_Problem statement_: Print out the material that follows word for word.

(Source records)
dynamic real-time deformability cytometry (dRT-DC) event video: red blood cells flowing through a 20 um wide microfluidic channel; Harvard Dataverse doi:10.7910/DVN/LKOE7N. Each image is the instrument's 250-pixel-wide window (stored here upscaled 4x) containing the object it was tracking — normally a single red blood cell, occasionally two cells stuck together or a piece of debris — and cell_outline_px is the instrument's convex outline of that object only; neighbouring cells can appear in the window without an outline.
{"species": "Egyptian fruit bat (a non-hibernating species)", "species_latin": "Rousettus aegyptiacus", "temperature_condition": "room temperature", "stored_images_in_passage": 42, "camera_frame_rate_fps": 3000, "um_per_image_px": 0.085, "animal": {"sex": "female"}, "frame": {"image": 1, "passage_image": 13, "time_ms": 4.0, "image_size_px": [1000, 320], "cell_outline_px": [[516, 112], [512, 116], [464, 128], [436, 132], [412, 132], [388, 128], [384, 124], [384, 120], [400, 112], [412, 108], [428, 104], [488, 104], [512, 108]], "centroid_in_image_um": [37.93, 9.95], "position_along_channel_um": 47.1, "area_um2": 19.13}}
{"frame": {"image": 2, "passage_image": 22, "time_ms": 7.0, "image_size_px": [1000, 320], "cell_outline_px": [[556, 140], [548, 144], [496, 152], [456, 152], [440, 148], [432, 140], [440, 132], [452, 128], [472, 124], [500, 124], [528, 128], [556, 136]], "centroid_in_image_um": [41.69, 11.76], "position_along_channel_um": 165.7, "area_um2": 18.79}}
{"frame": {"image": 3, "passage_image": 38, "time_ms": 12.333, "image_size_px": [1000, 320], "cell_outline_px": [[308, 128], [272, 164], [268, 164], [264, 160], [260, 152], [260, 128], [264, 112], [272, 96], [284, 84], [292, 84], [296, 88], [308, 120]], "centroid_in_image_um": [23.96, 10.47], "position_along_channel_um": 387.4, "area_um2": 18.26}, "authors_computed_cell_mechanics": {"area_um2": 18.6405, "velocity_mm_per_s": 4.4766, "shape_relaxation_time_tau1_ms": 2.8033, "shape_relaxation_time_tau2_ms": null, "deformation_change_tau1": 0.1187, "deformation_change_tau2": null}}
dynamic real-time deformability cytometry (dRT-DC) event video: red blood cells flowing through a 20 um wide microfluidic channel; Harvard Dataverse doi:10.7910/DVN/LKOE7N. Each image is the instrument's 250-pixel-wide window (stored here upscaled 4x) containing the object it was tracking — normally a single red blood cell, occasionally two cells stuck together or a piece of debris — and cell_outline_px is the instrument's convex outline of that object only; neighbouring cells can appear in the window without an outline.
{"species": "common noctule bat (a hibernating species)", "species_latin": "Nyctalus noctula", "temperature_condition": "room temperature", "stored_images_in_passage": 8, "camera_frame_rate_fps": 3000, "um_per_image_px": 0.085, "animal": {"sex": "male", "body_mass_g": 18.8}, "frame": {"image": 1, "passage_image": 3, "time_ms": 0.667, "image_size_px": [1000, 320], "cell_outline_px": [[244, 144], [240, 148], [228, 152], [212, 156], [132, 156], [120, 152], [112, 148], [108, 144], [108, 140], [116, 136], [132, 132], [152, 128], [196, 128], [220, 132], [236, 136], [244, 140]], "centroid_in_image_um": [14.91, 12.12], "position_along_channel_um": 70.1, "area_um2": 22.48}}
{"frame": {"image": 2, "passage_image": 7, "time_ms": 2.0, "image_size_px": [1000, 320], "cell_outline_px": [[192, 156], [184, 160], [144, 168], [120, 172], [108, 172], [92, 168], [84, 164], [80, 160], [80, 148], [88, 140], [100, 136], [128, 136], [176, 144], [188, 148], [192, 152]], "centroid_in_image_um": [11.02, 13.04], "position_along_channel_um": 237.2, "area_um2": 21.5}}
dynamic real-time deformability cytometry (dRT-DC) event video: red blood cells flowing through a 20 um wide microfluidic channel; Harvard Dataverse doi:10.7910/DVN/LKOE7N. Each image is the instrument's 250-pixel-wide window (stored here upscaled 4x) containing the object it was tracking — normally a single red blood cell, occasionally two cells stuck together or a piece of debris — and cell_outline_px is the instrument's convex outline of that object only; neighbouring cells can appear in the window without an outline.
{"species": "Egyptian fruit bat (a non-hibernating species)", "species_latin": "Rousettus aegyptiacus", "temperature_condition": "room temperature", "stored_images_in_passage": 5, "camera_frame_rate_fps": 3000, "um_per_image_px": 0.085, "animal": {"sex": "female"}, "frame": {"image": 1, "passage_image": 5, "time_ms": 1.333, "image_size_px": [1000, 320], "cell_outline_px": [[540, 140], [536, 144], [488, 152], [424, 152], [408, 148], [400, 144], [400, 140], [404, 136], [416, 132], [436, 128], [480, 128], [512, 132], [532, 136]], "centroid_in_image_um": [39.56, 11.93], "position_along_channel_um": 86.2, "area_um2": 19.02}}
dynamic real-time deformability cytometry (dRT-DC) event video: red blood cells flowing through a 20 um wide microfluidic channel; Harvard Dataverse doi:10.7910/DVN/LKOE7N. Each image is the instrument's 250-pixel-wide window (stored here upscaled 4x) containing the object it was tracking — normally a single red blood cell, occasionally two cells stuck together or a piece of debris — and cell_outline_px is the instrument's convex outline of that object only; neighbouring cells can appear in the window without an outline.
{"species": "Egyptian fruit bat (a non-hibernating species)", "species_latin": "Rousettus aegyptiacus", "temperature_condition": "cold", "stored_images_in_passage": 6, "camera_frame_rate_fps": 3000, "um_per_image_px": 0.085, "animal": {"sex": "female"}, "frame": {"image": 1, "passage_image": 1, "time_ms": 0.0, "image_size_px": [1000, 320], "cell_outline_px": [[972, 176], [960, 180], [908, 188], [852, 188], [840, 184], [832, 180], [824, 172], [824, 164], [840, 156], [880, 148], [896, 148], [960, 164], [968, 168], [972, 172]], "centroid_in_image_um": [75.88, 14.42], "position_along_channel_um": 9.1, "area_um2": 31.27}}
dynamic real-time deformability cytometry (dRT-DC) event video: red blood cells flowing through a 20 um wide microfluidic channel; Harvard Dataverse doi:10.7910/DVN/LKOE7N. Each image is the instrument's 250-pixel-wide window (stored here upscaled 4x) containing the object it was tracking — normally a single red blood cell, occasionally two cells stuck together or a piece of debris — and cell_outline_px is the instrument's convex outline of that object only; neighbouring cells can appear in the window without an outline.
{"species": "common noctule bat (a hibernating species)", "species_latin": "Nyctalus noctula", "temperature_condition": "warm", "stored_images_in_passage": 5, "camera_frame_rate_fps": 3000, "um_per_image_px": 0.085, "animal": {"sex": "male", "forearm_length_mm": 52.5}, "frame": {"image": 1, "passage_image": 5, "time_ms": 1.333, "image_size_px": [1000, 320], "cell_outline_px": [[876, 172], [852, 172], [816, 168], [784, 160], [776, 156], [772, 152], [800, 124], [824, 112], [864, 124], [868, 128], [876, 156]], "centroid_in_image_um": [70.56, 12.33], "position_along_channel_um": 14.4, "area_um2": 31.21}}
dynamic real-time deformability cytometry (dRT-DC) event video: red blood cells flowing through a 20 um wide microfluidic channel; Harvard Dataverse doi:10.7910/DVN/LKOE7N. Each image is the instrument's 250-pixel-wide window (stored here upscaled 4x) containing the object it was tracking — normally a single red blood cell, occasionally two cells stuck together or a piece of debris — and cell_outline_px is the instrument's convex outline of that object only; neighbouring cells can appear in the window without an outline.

_Finished task_:
dynamic real-time deformability cytometry (dRT-DC) event video: red blood cells flowing through a 20 um wide microfluidic channel; Harvard Dataverse doi:10.7910/DVN/LKOE7N. Each image is the instrument's 250-pixel-wide window (stored here upscaled 4x) containing the object it was tracking — normally a single red blood cell, occasionally two cells stuck together or a piece of debris — and cell_outline_px is the instrument's convex outline of that object only; neighbouring cells can appear in the window without an outline.
{"species": "Egyptian fruit bat (a non-hibernating species)", "species_latin": "Rousettus aegyptiacus", "temperature_condition": "room temperature", "stored_images_in_passage": 42, "camera_frame_rate_fps": 3000, "um_per_image_px": 0.085, "animal": {"sex": "female"}, "frame": {"image": 1, "passage_image": 13, "time_ms": 4.0, "image_size_px": [1000, 320], "cell_outline_px": [[516, 112], [512, 116], [464, 128], [436, 132], [412, 132], [388, 128], [384, 124], [384, 120], [400, 112], [412, 108], [428, 104], [488, 104], [512, 108]], "centroid_in_image_um": [37.93, 9.95], "position_along_channel_um": 47.1, "area_um2": 19.13}}
{"frame": {"image": 2, "passage_image": 22, "time_ms": 7.0, "image_size_px": [1000, 320], "cell_outline_px": [[556, 140], [548, 144], [496, 152], [456, 152], [440, 148], [432, 140], [440, 132], [452, 128], [472, 124], [500, 124], [528, 128], [556, 136]], "centroid_in_image_um": [41.69, 11.76], "position_along_channel_um": 165.7, "area_um2": 18.79}}
{"frame": {"image": 3, "passage_image": 38, "time_ms": 12.333, "image_size_px": [1000, 320], "cell_outline_px": [[308, 128], [272, 164], [268, 164], [264, 160], [260, 152], [260, 128], [264, 112], [272, 96], [284, 84], [292, 84], [296, 88], [308, 120]], "centroid_in_image_um": [23.96, 10.47], "position_along_channel_um": 387.4, "area_um2": 18.26}, "authors_computed_cell_mechanics": {"area_um2": 18.6405, "velocity_mm_per_s": 4.4766, "shape_relaxation_time_tau1_ms": 2.8033, "shape_relaxation_time_tau2_ms": null, "deformation_change_tau1": 0.1187, "deformation_change_tau2": null}}
dynamic real-time deformability cytometry (dRT-DC) event video: red blood cells flowing through a 20 um wide microfluidic channel; Harvard Dataverse doi:10.7910/DVN/LKOE7N. Each image is the instrument's 250-pixel-wide window (stored here upscaled 4x) containing the object it was tracking — normally a single red blood cell, occasionally two cells stuck together or a piece of debris — and cell_outline_px is the instrument's convex outline of that object only; neighbouring cells can appear in the window without an outline.
{"species": "common noctule bat (a hibernating species)", "species_latin": "Nyctalus noctula", "temperature_condition": "room temperature", "stored_images_in_passage": 8, "camera_frame_rate_fps": 3000, "um_per_image_px": 0.085, "animal": {"sex": "male", "body_mass_g": 18.8}, "frame": {"image": 1, "passage_image": 3, "time_ms": 0.667, "image_size_px": [1000, 320], "cell_outline_px": [[244, 144], [240, 148], [228, 152], [212, 156], [132, 156], [120, 152], [112, 148], [108, 144], [108, 140], [116, 136], [132, 132], [152, 128], [196, 128], [220, 132], [236, 136], [244, 140]], "centroid_in_image_um": [14.91, 12.12], "position_along_channel_um": 70.1, "area_um2": 22.48}}
{"frame": {"image": 2, "passage_image": 7, "time_ms": 2.0, "image_size_px": [1000, 320], "cell_outline_px": [[192, 156], [184, 160], [144, 168], [120, 172], [108, 172], [92, 168], [84, 164], [80, 160], [80, 148], [88, 140], [100, 136], [128, 136], [176, 144], [188, 148], [192, 152]], "centroid_in_image_um": [11.02, 13.04], "position_along_channel_um": 237.2, "area_um2": 21.5}}
dynamic real-time deformability cytometry (dRT-DC) event video: red blood cells flowing through a 20 um wide microfluidic channel; Harvard Dataverse doi:10.7910/DVN/LKOE7N. Each image is the instrument's 250-pixel-wide window (stored here upscaled 4x) containing the object it was tracking — normally a single red blood cell, occasionally two cells stuck together or a piece of debris — and cell_outline_px is the instrument's convex outline of that object only; neighbouring cells can appear in the window without an outline.
{"species": "Egyptian fruit bat (a non-hibernating species)", "species_latin": "Rousettus aegyptiacus", "temperature_condition": "room temperature", "stored_images_in_passage": 5, "camera_frame_rate_fps": 3000, "um_per_image_px": 0.085, "animal": {"sex": "female"}, "frame": {"image": 1, "passage_image": 5, "time_ms": 1.333, "image_size_px": [1000, 320], "cell_outline_px": [[540, 140], [536, 144], [488, 152], [424, 152], [408, 148], [400, 144], [400, 140], [404, 136], [416, 132], [436, 128], [480, 128], [512, 132], [532, 136]], "centroid_in_image_um": [39.56, 11.93], "position_along_channel_um": 86.2, "area_um2": 19.02}}
dynamic real-time deformability cytometry (dRT-DC) event video: red blood cells flowing through a 20 um wide microfluidic channel; Harvard Dataverse doi:10.7910/DVN/LKOE7N. Each image is the instrument's 250-pixel-wide window (stored here upscaled 4x) containing the object it was tracking — normally a single red blood cell, occasionally two cells stuck together or a piece of debris — and cell_outline_px is the instrument's convex outline of that object only; neighbouring cells can appear in the window without an outline.
{"species": "Egyptian fruit bat (a non-hibernating species)", "species_latin": "Rousettus aegyptiacus", "temperature_condition": "cold", "stored_images_in_passage": 6, "camera_frame_rate_fps": 3000, "um_per_image_px": 0.085, "animal": {"sex": "female"}, "frame": {"image": 1, "passage_image": 1, "time_ms": 0.0, "image_size_px": [1000, 320], "cell_outline_px": [[972, 176], [960, 180], [908, 188], [852, 188], [840, 184], [832, 180], [824, 172], [824, 164], [840, 156], [880, 148], [896, 148], [960, 164], [968, 168], [972, 172]], "centroid_in_image_um": [75.88, 14.42], "position_along_channel_um": 9.1, "area_um2": 31.27}}
dynamic real-time deformability cytometry (dRT-DC) event video: red blood cells flowing through a 20 um wide microfluidic channel; Harvard Dataverse doi:10.7910/DVN/LKOE7N. Each image is the instrument's 250-pixel-wide window (stored here upscaled 4x) containing the object it was tracking — normally a single red blood cell, occasionally two cells stuck together or a piece of debris — and cell_outline_px is the instrument's convex outline of that object only; neighbouring cells can appear in the window without an outline.
{"species": "common noctule bat (a hibernating species)", "species_latin": "Nyctalus noctula", "temperature_condition": "warm", "stored_images_in_passage": 5, "camera_frame_rate_fps": 3000, "um_per_image_px": 0.085, "animal": {"sex": "male", "forearm_length_mm": 52.5}, "frame": {"image": 1, "passage_image": 5, "time_ms": 1.333, "image_size_px": [1000, 320], "cell_outline_px": [[876, 172], [852, 172], [816, 168], [784, 160], [776, 156], [772, 152], [800, 124], [824, 112], [864, 124], [868, 128], [876, 156]], "centroid_in_image_um": [70.56, 12.33], "position_along_channel_um": 14.4, "area_um2": 31.21}}
dynamic real-time deformability cytometry (dRT-DC) event video: red blood cells flowing through a 20 um wide microfluidic channel; Harvard Dataverse doi:10.7910/DVN/LKOE7N. Each image is the instrument's 250-pixel-wide window (stored here upscaled 4x) containing the object it was tracking — normally a single red blood cell, occasionally two cells stuck together or a piece of debris — and cell_outline_px is the instrument's convex outline of that object only; neighbouring cells can appear in the window without an outline.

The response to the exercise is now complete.